Performances of an ELISA, an immunofluorescence assay (IFA) and a complement fixation test (CFT) were assessed for detecting antibodies against Coxiella burnetii after Q fever abortions in naturally infected goats. The goal of the study was to provide information useful for veterinary serodiagnosis in regard to categories of goats either experiencing Q fever abortion or not, blood sampling times and recommended cut-offs. The study was conducted on eight goat herds with evidence of C. burnetii abortions. In each herd, at least 5 goats that had aborted and 10 goats prior to parturition or at term were monitored 15, 30 and 60 days (D15, D30, D60) after the onset of Q fever abortion. The overall CFT results distribution did not differ between the two groups of goats and showed poor agreement with the ELISA results. In contrast, the ELISA and IFA results revealed comparable significant differences, but overall the ELISA test was slightly more sensitive than the IFA test. Seroprevalence, according to ELISA and IFA respectively, was higher in the aborting (88% and 82%) than in the non-aborting group (60% and 50%). High levels of serum antibodies were detected in goats post-abortion with an average of 114 %OD using ELISA and a log10(titer) of 2.4 using IFA. Strongly positive ELISA (%OD>80) and positive IFA results (log10(titers)>1.9) were significantly associated with abortion. Sampling on D15 gave the best association with ORs of 10 for ELISA and 6 for IFA. The practical interest of these results is discussed.     

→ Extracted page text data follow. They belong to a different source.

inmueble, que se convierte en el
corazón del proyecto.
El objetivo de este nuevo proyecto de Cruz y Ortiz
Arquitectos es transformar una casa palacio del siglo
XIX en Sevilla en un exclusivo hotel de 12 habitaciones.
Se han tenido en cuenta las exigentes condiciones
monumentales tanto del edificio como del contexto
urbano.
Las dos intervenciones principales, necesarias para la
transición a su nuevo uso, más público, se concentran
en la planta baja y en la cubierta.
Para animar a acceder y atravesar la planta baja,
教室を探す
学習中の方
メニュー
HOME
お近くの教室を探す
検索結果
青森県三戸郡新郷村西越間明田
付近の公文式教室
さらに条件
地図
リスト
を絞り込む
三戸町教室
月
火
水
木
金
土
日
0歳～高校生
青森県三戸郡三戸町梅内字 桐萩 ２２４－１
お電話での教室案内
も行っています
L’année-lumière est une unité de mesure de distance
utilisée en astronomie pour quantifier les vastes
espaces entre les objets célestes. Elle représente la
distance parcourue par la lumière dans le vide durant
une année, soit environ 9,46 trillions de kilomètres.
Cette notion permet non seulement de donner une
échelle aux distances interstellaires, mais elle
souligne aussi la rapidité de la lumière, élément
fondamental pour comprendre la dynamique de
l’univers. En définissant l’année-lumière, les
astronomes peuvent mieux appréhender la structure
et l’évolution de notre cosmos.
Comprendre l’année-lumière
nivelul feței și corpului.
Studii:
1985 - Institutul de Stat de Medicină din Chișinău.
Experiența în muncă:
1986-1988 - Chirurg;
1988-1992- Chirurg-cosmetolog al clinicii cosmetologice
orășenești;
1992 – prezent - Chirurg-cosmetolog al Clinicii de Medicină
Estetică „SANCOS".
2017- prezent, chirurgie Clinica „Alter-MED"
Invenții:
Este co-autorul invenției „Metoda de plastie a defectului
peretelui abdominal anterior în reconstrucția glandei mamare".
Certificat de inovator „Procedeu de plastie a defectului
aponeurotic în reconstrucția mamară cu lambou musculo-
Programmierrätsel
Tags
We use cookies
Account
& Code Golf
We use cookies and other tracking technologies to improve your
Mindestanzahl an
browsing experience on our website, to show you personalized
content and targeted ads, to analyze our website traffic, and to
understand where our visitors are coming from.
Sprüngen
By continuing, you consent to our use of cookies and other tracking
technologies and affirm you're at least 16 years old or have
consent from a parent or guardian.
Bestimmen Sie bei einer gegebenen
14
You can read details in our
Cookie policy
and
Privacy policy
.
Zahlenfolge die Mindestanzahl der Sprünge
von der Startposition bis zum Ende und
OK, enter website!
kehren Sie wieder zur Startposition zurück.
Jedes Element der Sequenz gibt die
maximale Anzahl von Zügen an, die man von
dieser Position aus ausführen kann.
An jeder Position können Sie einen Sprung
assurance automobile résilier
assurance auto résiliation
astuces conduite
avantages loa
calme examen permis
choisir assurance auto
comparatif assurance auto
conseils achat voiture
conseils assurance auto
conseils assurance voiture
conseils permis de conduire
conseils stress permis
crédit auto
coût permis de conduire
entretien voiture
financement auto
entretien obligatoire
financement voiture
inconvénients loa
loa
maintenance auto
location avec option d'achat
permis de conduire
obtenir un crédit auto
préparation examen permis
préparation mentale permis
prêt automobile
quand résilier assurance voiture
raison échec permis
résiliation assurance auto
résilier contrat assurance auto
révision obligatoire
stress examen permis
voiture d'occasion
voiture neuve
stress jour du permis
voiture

Experimental Coxiella burnetii infection in pregnant goats: excretion routes

Q fever is a widespread zoonosis caused by Coxiella burnetii. Infected animals, shedding bacteria by different routes, constitute contamination sources for humans and the environment. To study Coxiella excretion, pregnant goats were inoculated by the subcutaneous route in a site localized just in front of the shoulder at 90 days of gestation with 3 doses of bacteria (10(8), 10(6) or 10(4) i.d.). All the goats aborted whatever the dose used. Coxiella were found by PCR and immunofluorescence tests in all placentas and in several organs of at least one fetus per goat. At abortion, all the goats excreted bacteria in vaginal discharges up to 14 days and in milk samples up to 52 days. A few goats excreted Coxiella in their feces before abortion, and all goats, excreted bacteria in their feces after abortion. Antibody titers against Coxiella increased from 21 days post inoculation to the end of the experiment. For a Q fever diagnostic, detection by PCR and immunofluorescence tests of Coxiella in parturition products and vaginal secretions at abortion should be preferred to serological tests.